What is our problem with higher education exactly?
Seems like every single day there’s some new article talking about the End Of Higher Ed. It would be interesting, I think, if the same article hasn’t been written over and over again for the last twenty plus years.
The articles go something like:
- “Tuition rates are rising faster than inflation!” Which they have been… for at least 20 years.
- “These sorts of rates are unsustainable!” Which is a little crazy, given that they were unsustainable 20 years ago, and yet college enrollment has risen pretty steadily over that same time period.
- “Now comes $NEW_THING to challenge the existing undergraduate education paradigm!” $NEW_THING has been everything from The Internet to Khan Academy to just not going. And in pretty much every case, the Promised Disruption never amounts to more than a pebble thrown in a lake.

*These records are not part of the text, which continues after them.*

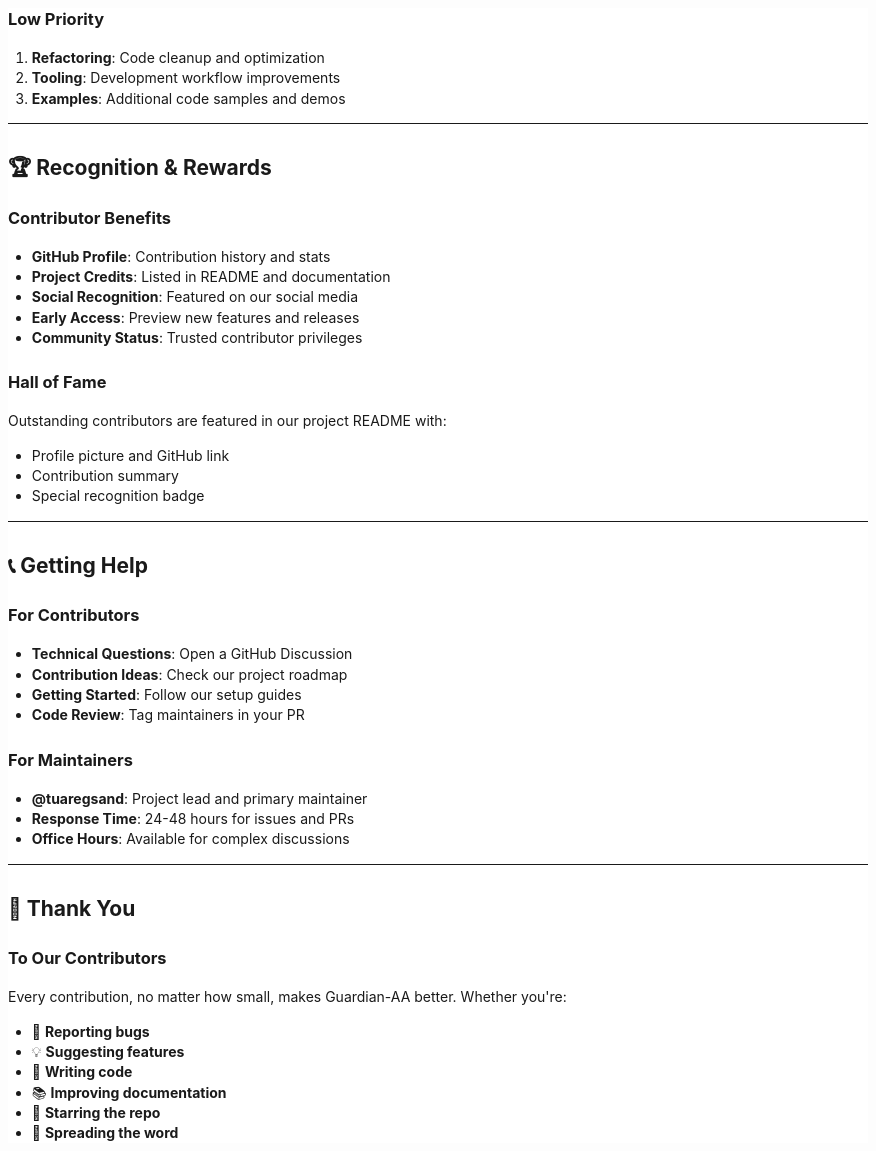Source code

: ### Low Priority

1. **Refactoring**: Code cleanup and optimization
2. **Tooling**: Development workflow improvements
3. **Examples**: Additional code samples and demos

---

## 🏆 **Recognition & Rewards**

### Contributor Benefits

- **GitHub Profile**: Contribution history and stats
- **Project Credits**: Listed in README and documentation
- **Social Recognition**: Featured on our social media
- **Early Access**: Preview new features and releases
- **Community Status**: Trusted contributor privileges

### Hall of Fame

Outstanding contributors are featured in our project README with:
- Profile picture and GitHub link
- Contribution summary
- Special recognition badge

---

## 📞 **Getting Help**

### For Contributors

- **Technical Questions**: Open a GitHub Discussion
- **Contribution Ideas**: Check our project roadmap
- **Getting Started**: Follow our setup guides
- **Code Review**: Tag maintainers in your PR

### For Maintainers

- **@tuaregsand**: Project lead and primary maintainer
- **Response Time**: 24-48 hours for issues and PRs
- **Office Hours**: Available for complex discussions

---

## 🙏 **Thank You**

### To Our Contributors

Every contribution, no matter how small, makes Guardian-AA better. Whether you're:

- 🐛 **Reporting bugs**
- 💡 **Suggesting features**
- 🔧 **Writing code**
- 📚 **Improving documentation**
- 🌟 **Starring the repo**
- 📢 **Spreading the word**
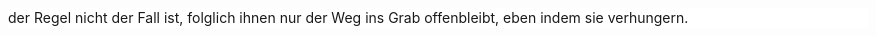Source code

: der Regel nicht der Fall ist, folglich ihnen nur der Weg ins Grab offenbleibt, eben indem sie verhungern.   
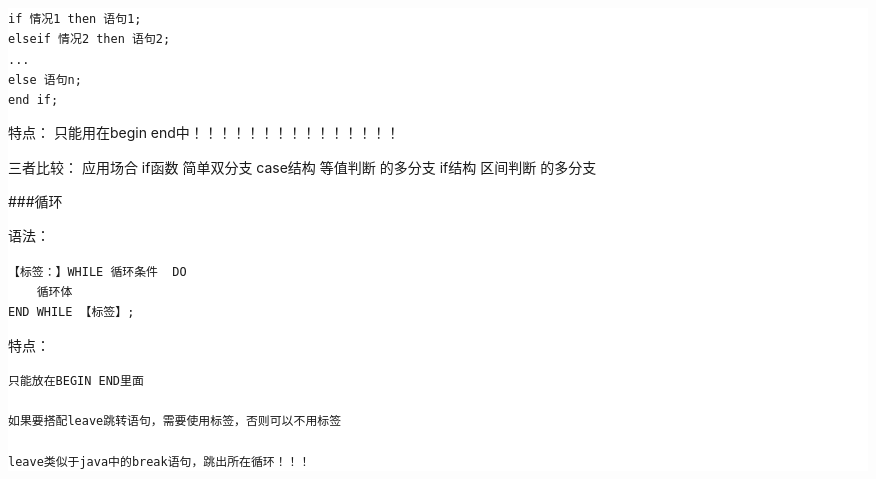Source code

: 	if 情况1 then 语句1;
	elseif 情况2 then 语句2;
	...
	else 语句n;
	end if;

特点：
	只能用在begin end中！！！！！！！！！！！！！！！


三者比较：
			应用场合
	if函数		简单双分支
	case结构	等值判断 的多分支
	if结构		区间判断 的多分支


###循环

语法：


	【标签：】WHILE 循环条件  DO
		循环体
	END WHILE 【标签】;

特点：

	只能放在BEGIN END里面
	
	如果要搭配leave跳转语句，需要使用标签，否则可以不用标签
	
	leave类似于java中的break语句，跳出所在循环！！！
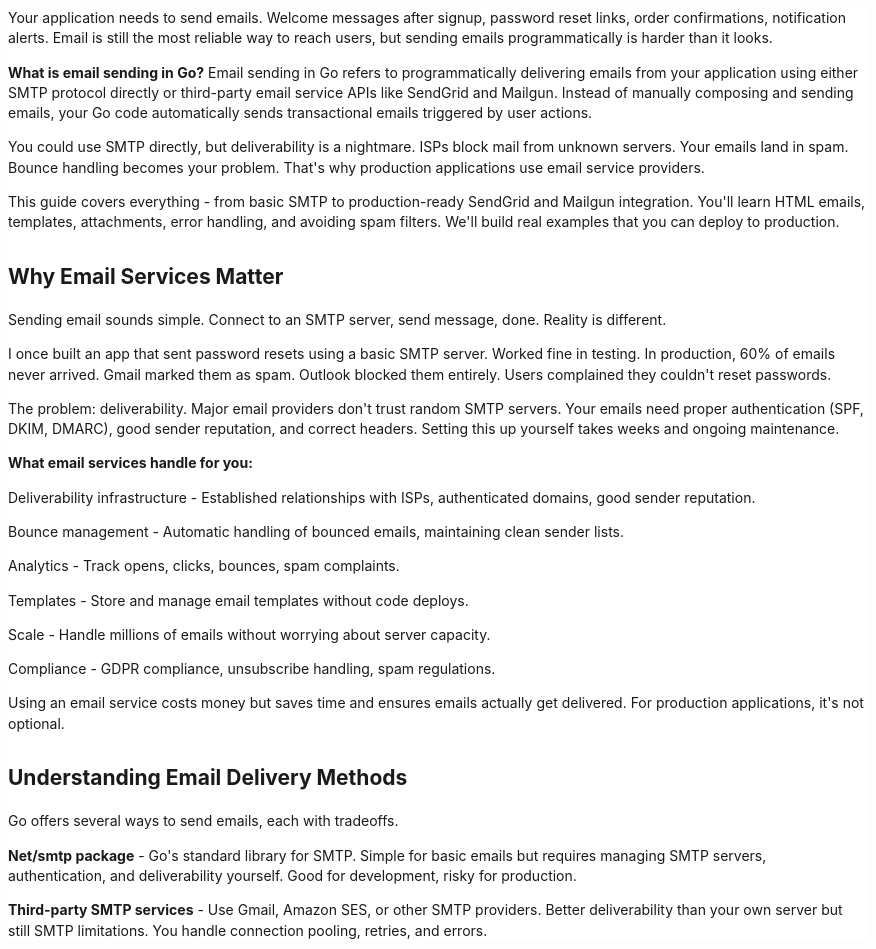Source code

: Your application needs to send emails. Welcome messages after signup, password reset links, order confirmations, notification alerts. Email is still the most reliable way to reach users, but sending emails programmatically is harder than it looks.

**What is email sending in Go?** Email sending in Go refers to programmatically delivering emails from your application using either SMTP protocol directly or third-party email service APIs like SendGrid and Mailgun. Instead of manually composing and sending emails, your Go code automatically sends transactional emails triggered by user actions.

You could use SMTP directly, but deliverability is a nightmare. ISPs block mail from unknown servers. Your emails land in spam. Bounce handling becomes your problem. That's why production applications use email service providers.

This guide covers everything - from basic SMTP to production-ready SendGrid and Mailgun integration. You'll learn HTML emails, templates, attachments, error handling, and avoiding spam filters. We'll build real examples that you can deploy to production.

## Why Email Services Matter

Sending email sounds simple. Connect to an SMTP server, send message, done. Reality is different.

I once built an app that sent password resets using a basic SMTP server. Worked fine in testing. In production, 60% of emails never arrived. Gmail marked them as spam. Outlook blocked them entirely. Users complained they couldn't reset passwords.

The problem: deliverability. Major email providers don't trust random SMTP servers. Your emails need proper authentication (SPF, DKIM, DMARC), good sender reputation, and correct headers. Setting this up yourself takes weeks and ongoing maintenance.

**What email services handle for you:**

Deliverability infrastructure - Established relationships with ISPs, authenticated domains, good sender reputation.

Bounce management - Automatic handling of bounced emails, maintaining clean sender lists.

Analytics - Track opens, clicks, bounces, spam complaints.

Templates - Store and manage email templates without code deploys.

Scale - Handle millions of emails without worrying about server capacity.

Compliance - GDPR compliance, unsubscribe handling, spam regulations.

Using an email service costs money but saves time and ensures emails actually get delivered. For production applications, it's not optional.

## Understanding Email Delivery Methods

Go offers several ways to send emails, each with tradeoffs.

**Net/smtp package** - Go's standard library for SMTP. Simple for basic emails but requires managing SMTP servers, authentication, and deliverability yourself. Good for development, risky for production.

**Third-party SMTP services** - Use Gmail, Amazon SES, or other SMTP providers. Better deliverability than your own server but still SMTP limitations. You handle connection pooling, retries, and errors.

- “So this is why $MY_IDEA is the only way to save higher education!” And here you can insert pretty much anything, from Rick Santorum saying colleges are just left-wing indoctrination centers to saying colleges need to be run like businesses and even, well, whatever the hell “strategic dynamism” is.
And here’s the thing: It’s not just the mouth-foaming b-school profs or the billionaires. I’ve heard people within higher ed itself latch onto this meme. The end is nigh, we know it’s nigh, and all that will save us is $MY_IDEA.
But here’s the problem: Higher education just won’t die in the swift, convenient way the naysayers want it to.
Now, it’s not without trying. Colleges and universities have done a great job digging their own grave over the last 30 years, with the tuition hikes and the unwillingness to change in the face of the Internet. Everyone looks at what’s happened with the music industry (failed repeatedly to understand Napster and iTunes, only to get buried by file sharing and the 99 cent single) and says hey, that’s going to happen to higher ed! Same for the news industry (the commoditization of news and the failure of the paywall) and the book industry (first Barnes and Noble then Amazon crush the slow and stodgy indie bookstores, then the Kindle finally makes e-books viable) — the templates for how universities will die are there.
And yet, universities soldier on. Students keep taking on obscene amounts of debt as states slash higher ed funding. The research money keeps rolling in to universities. And despite the early successes of online education, there has yet to be a sustainable, sensible model backed by a legitimate credentializing process.
So… what gives? Do we hate higher ed? Do we want it to die a horrid death?
I’m starting to wonder if we do.
I mean, consider that Santorum did get traction with that “liberal indoctrination” line. Consider that state schools have in some cases lost more than half their funding. Consider that, despite the clear signs that running a school like a business is a fool’s game, the drumbeat for business-ifying higher ed marches on.
And inside higher ed, everyone hates the bureaucracy, the faculty politics, the problems with trying to innovate in an institution resistant to change.
Perhaps this is all wishcasting.
We’ve managed to condemn the entirety of the degree process — and the immense uplift of wealth and knowledge that has resulted from our last century of investment in Western education — without considering why it’s important, and why it continues to hold value despite our economic and political pressures against it.
And we cannot seem to look beyond our white, middle class view of things to ask if perhaps William Gibson was right: “The future is already here — it’s just not very evenly distributed.” I don’t think anyone saw the Kindle coming, but within two years the days of the publishing industry’s control of the print market were numbered. And I don’t think anyone really understood what Napster wrought until Apple finally built a model for people to legally and easily obtain music.
The future of higher education may already be here. But I bet it won’t be done by anyone you expect. After all, AT&T insisted they would be the ones who’d bring the future to you. And, well, they didn’t.
The people who could bring you the future of universities may well be the same universities we matriculated from. The naysayers and the b-school libertarians and billionaires have to be ready to accept that the ones they think are least capable to deliver that future may well be the ones delivering it.
Or… perhaps nothing at all will change. Universities haven’t changed much structurally over the last six centuries, really, even in the face of everything that’s happened during that time. They’ve been so resistant to change that what happens outside the ivy and the quad has not often interfered with the day-to-day governance of campus. Are we ready for the change we want never happening?